It’s much harder to say where spreads on CMBS (bonds) are since they tend not to trade. Historically, they didn’t trade much, and now it is even less frequent. In fact, in June, we had a long post, On Nedges and Sledges and Paving the Road to Hell, on the difficulties of using CMBX to hedge exposure to CMBS. As that post mentioned, the now-defunct Lehman Brothers was one of the firms having difficulty with things that were Somewhat Like Hedges.
If the reader is unsure of the notion of CMBS, know that CMBS is very much like any other mortgage-backed security, except: (1) the number of loans in the collateral pool is smaller; (2) the dollar value per loan is substantially greater (into the hundreds of millions of dollar); (3) the borrowers tend to be much more sophisticated and have better legal representation; and (4) in our opinion, there is more systematic risk, which mean less diversification and higher levels of default during economic downturns.
Like almost everyone else, we’re not sure how the loss given defaults would differ residential mortgages, but we doubt that it would be favorable for commercial real estate. (By the way, readers looking for an illustration of basic MBS should see the last part of Gossamery Arguments for Transparency and Our Reply, in which we describe it in the simple terms of a spreadsheet.)
We ask: what are the odds that the housing market could crash in many parts of the country, residential mortgages defaults would rise, the economy would seemingly slow down, unemployment would increase, and the stock market would decrease substantially AND commercial real estate would not suffer? Yeah, when stated precisely, it seems like a silly question doesn’t it.
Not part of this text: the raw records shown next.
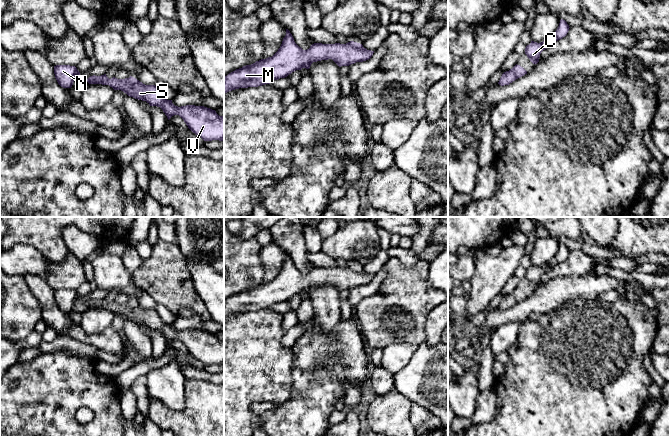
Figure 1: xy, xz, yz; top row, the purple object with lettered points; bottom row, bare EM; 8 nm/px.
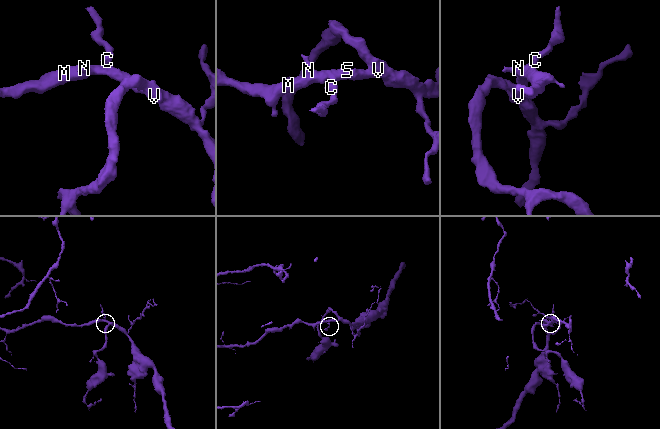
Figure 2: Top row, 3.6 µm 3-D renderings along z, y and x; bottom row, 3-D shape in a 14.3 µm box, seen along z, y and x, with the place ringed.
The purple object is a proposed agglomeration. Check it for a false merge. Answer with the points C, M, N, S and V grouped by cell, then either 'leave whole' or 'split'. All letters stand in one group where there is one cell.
C M N S V | leave whole

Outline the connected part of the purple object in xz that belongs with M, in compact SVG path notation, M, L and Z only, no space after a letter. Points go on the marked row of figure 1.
M286 29L282 44L272 57L243 66L224 77L224 94L239 88L270 84L296 70L309 69L313 62L332 59L339 67L349 66L370 59L373 53L354 41L346 44L314 43L303 50Z

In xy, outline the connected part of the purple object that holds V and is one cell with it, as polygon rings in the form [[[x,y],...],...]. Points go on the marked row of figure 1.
[[[106,74],[93,75],[87,79],[87,82],[109,85],[130,97],[146,101],[150,106],[160,107],[168,120],[174,115],[179,115],[188,128],[204,141],[224,141],[224,117],[219,116],[215,110],[195,105],[175,106],[172,100],[167,100],[160,94],[155,85],[145,85],[132,76],[125,79],[115,77],[109,79]]]

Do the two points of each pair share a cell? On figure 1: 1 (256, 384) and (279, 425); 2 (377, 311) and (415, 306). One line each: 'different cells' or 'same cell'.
1: different cells
2: same cell

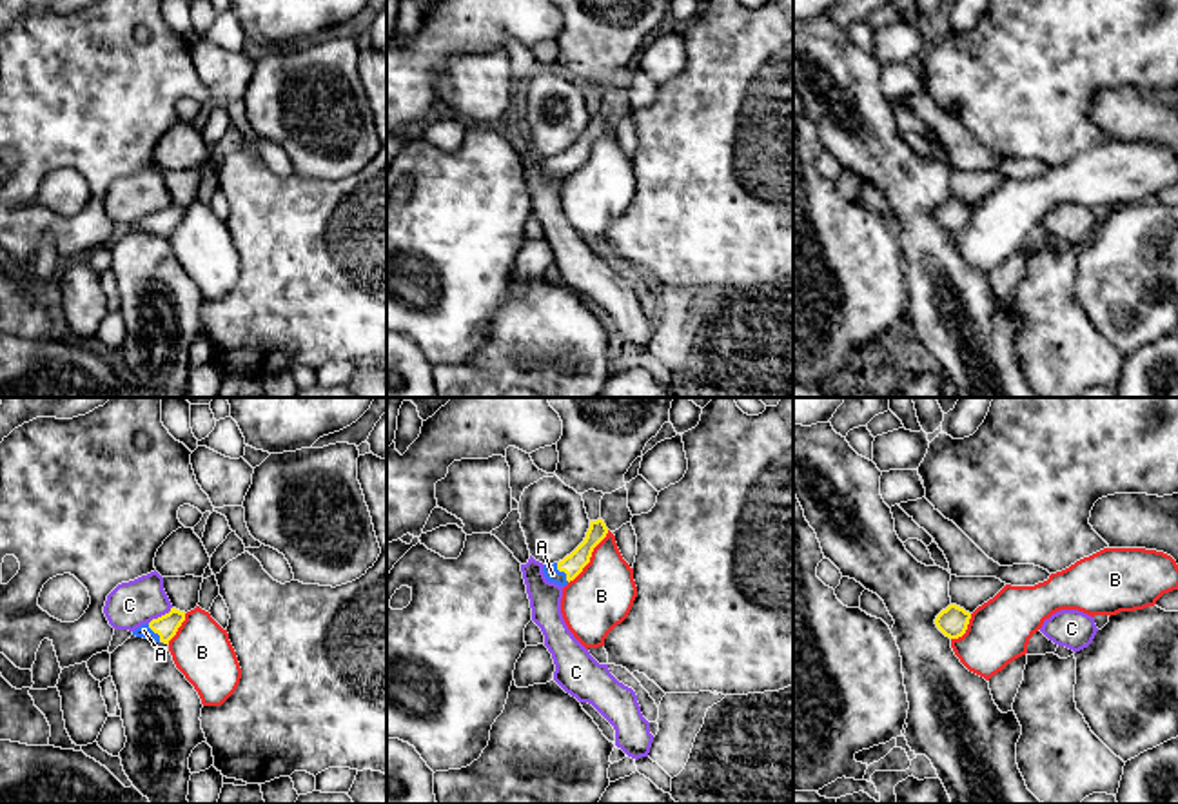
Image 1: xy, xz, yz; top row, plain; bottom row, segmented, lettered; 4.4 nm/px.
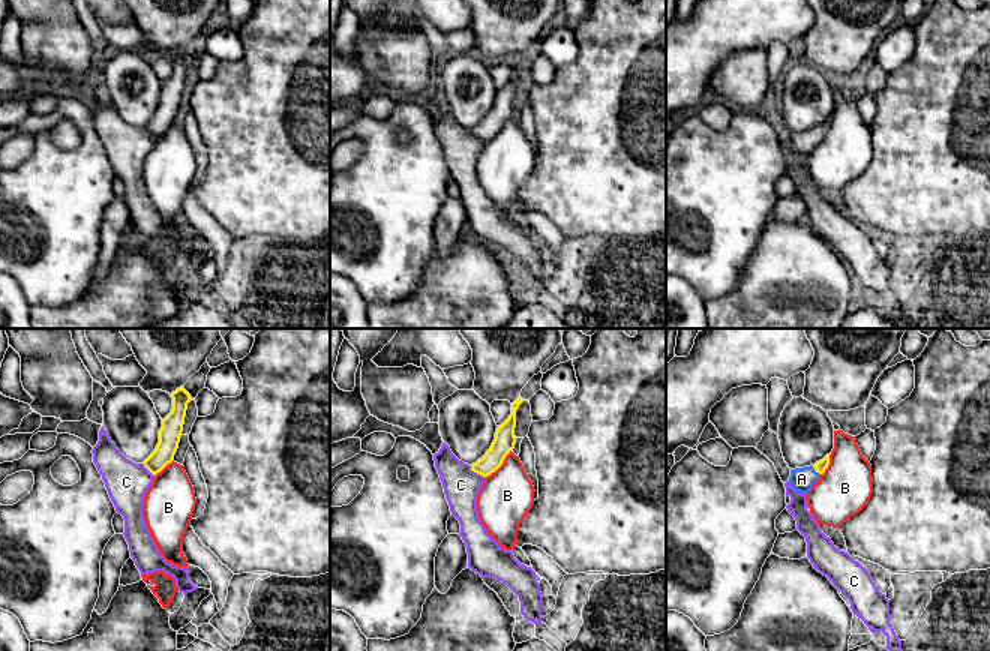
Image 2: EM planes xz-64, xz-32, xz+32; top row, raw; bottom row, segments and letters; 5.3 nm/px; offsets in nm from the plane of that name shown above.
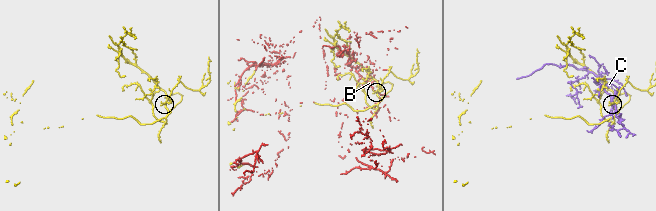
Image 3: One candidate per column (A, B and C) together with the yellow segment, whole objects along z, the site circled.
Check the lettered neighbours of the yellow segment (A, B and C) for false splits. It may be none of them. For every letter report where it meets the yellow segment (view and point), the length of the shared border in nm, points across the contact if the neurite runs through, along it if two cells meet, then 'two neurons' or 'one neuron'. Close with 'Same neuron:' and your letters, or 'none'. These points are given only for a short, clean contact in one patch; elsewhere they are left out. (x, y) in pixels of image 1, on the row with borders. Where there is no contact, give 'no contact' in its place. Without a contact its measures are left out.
A: contact xz (563, 570); length 110 nm; way xz (572, 565), (563, 570), (552, 574); one neuron
B: contact xz (590, 556); length 300 nm; border xz (608, 530), (594, 549), (590, 561), (569, 583); two neurons
C: contact xy (162, 616); length 130 nm; border xy (171, 607), (149, 623); two neurons
Same neuron: A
So, with CMBS, we’d guess that the really bad times are just beginning.
In fact, we’d speculate that proportionally – given the different sizes of the markets – the bad times may be substantially worse for commercial mortgages than for residential mortgages.
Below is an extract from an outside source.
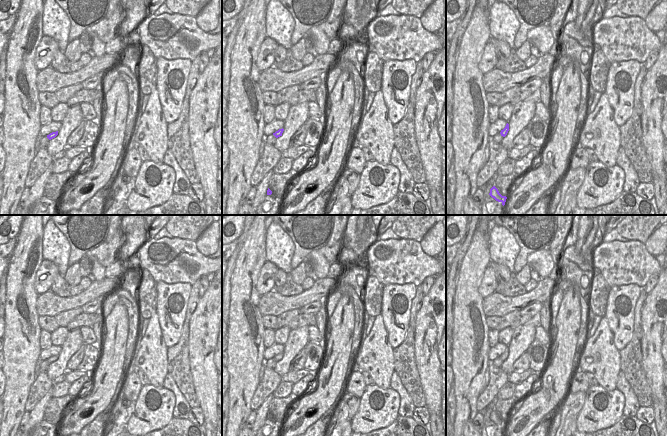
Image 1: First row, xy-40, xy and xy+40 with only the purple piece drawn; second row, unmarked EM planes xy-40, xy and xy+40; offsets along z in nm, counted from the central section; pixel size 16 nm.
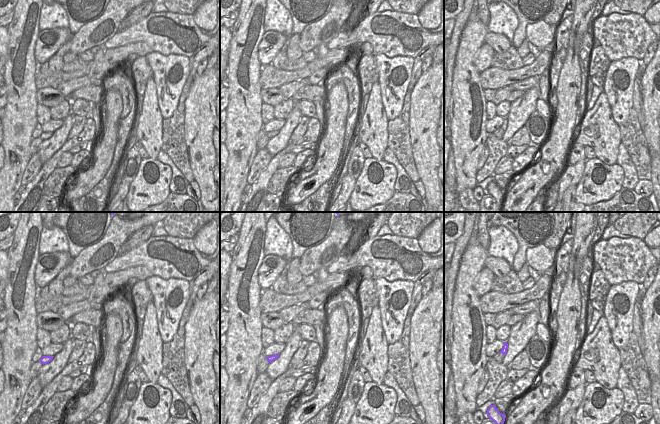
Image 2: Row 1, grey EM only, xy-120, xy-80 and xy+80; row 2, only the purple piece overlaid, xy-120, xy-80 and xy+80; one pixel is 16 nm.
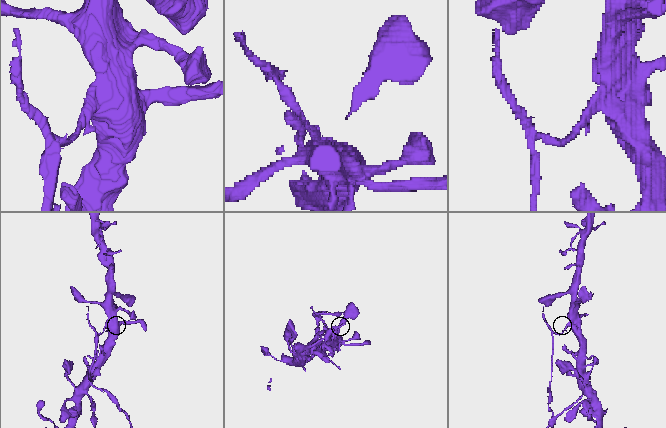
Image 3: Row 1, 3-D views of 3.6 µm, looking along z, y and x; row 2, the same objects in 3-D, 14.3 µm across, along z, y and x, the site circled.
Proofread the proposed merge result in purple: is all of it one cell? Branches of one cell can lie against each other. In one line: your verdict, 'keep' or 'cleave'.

For example, in CMBS Market Begins to Show Fissures, two writers for The Wall Street Journal, describe two large –$209 million and $125 million – and recent (December, 2007 and July, 2007, respectively) mortgages that are close to default and mention that news was the impetus for spreads to increase on Tuesday.
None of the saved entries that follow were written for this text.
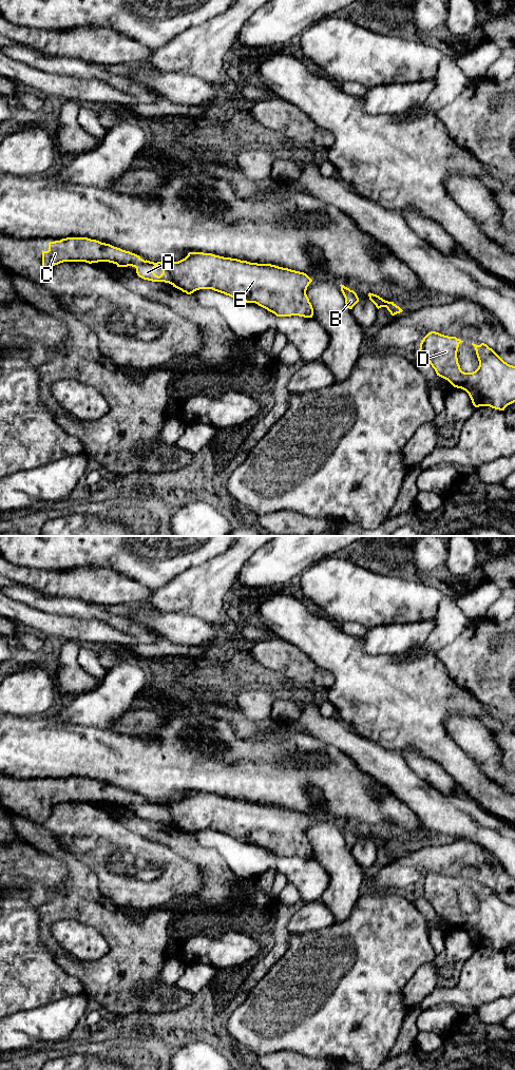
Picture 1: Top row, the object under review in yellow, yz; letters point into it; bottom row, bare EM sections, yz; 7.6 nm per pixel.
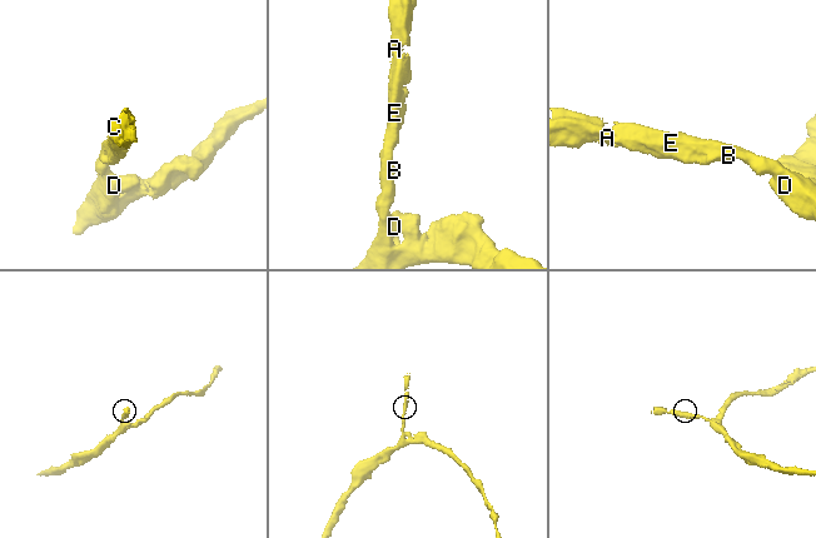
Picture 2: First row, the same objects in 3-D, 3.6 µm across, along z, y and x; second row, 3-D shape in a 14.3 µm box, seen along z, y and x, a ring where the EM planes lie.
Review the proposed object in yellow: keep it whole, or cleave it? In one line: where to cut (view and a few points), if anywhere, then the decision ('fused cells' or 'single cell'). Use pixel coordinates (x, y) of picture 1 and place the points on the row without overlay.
cut none; single cell

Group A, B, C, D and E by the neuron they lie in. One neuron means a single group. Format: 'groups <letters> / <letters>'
groups A B C D E

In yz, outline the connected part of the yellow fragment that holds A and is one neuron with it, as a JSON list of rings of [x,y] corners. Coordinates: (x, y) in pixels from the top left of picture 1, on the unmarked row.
[[[66,778],[50,782],[49,790],[42,791],[44,820],[51,816],[53,806],[63,802],[109,802],[117,807],[132,806],[139,818],[169,823],[187,835],[212,829],[242,842],[255,843],[276,857],[313,856],[306,835],[312,820],[304,813],[271,804],[204,792],[189,792],[178,802],[154,803],[96,780]]]

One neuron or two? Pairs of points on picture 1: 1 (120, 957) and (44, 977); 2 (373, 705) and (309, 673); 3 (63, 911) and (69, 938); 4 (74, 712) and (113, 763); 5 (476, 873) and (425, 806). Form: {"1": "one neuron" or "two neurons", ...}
{"1": "two neurons", "2": "two neurons", "3": "two neurons", "4": "two neurons", "5": "two neurons"}

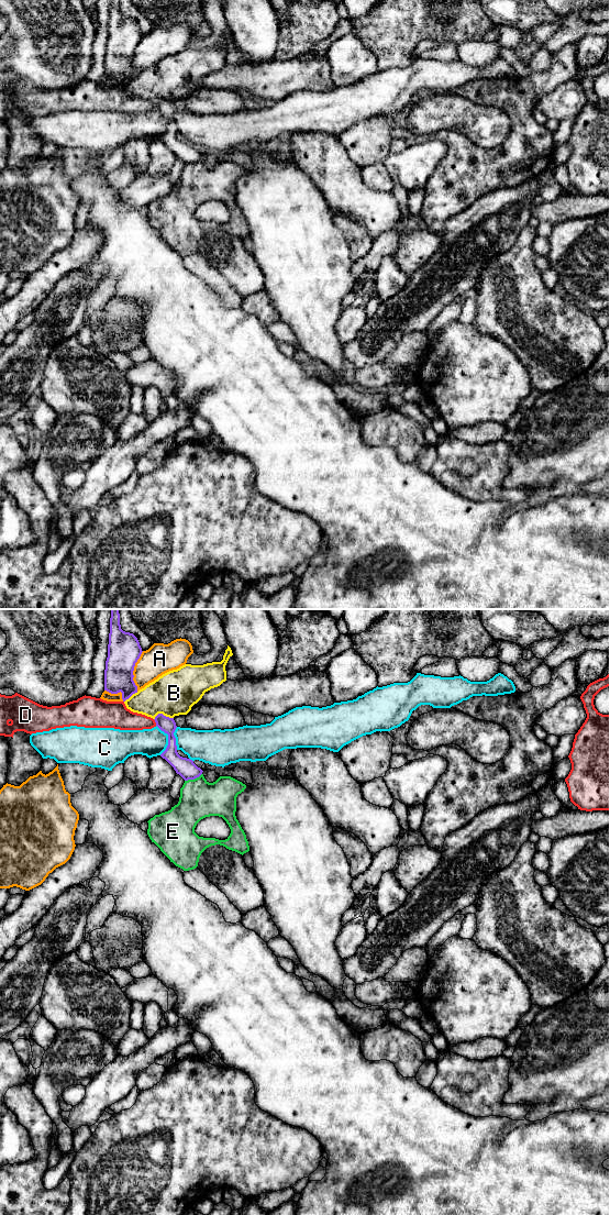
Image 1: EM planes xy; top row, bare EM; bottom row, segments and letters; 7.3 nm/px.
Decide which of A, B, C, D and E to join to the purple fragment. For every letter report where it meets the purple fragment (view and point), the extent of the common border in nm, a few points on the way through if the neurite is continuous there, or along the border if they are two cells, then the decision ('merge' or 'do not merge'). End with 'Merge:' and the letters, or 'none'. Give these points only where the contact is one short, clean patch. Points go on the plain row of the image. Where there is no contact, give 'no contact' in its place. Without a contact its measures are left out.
A: meets purple in xy at (133, 54); contact 300 nm long; border along xy (143, 35), (133, 55), (133, 66), (136, 75); do not merge
B: meets purple in xy at (163, 99); contact 140 nm long; do not merge
C: meets purple in xy at (168, 123); contact 220 nm long; do not merge
D: meets purple in xy at (155, 106); contact 50 nm long; do not merge
E: meets purple in xy at (192, 163); contact 140 nm long; border along xy (201, 157), (193, 163), (185, 165); do not merge
Merge: none

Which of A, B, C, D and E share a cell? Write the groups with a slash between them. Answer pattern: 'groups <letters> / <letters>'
groups A / B / C / D / E

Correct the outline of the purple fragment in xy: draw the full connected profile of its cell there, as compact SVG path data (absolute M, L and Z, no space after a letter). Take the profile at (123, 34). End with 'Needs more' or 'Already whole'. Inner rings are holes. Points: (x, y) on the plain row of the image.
M111 0L104 75L111 78L121 76L123 86L137 77L133 55L142 36L137 22L121 13L120 0Z. Already whole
Of course, we wouldn’t be a pedant if we didn’t mention that several of the factors mentioned above were starting to be present in July, 2007, and were certainly evident by December, 2007, when those two loans were made.
In that respect, and given the ongoing collapse of the CMBS new issues market, we wonder how many other bad commercial real-estate loans currently sit in banks’ conduits. As we understand it, the market for new issues has been dead for quite awhile; so, many pipelines likely contain similarly-aged mortgages (that never went into CMBS pools) and now sit in the nether world of loans available for sale (although no one wants to buy them). (Kind of like purgatory, but without hope of heaven. In this case, inside the gates of hell.)
If J.P. Morgan, the originator of those two loans, or other large players made similar loans in expectation of continued good times or a quick rebound, then one should expect larger loan-loss reserves within the next six months or so.
In fact, (1) ithout prior large and public defaults and (2) given the magnitude of losses that many banks have incurred in their other portfolios and (3) given the illiquid nature of the commercial mortgage market that leads to a lack of “marks,” it seems highly unlikely that banks have already aggressively written-down the value of their CMBS or their inventory of commercial mortgage loans.
In that case, one could infer that they – the banks (and their conduits) – were betting that markets would return to normal. Unfortunately, if that was the bet, and if the above-mentioned defaults are followed by others so spread levels stay high, then those banks will be forced to recognize additional losses at the end the fourth quarter and into next year.
We’d hate to be sitting on a large pile of recent, unsecuritized, commercial mortgages. It’s likely that they’re composting. While that might improve the prospect of growth in the future, it probably stinks now.
Principles Lost and More
Or – to seriously mix our metaphors – falling head-over-heels for the wolves’ claims that the “sky is falling.”
Our favorite line from the play and movie, A Man for All Seasons, is Saint Thomas More’s statement at his trial in which he gently belittles one of his perjuring accusers, Richie Rich:
“Why Richard, it profits a man nothing to give his soul for the whole world…Ahh, but for Wales?”
Mr. Rich received an appointment from Henry VIII in Wales for his efforts.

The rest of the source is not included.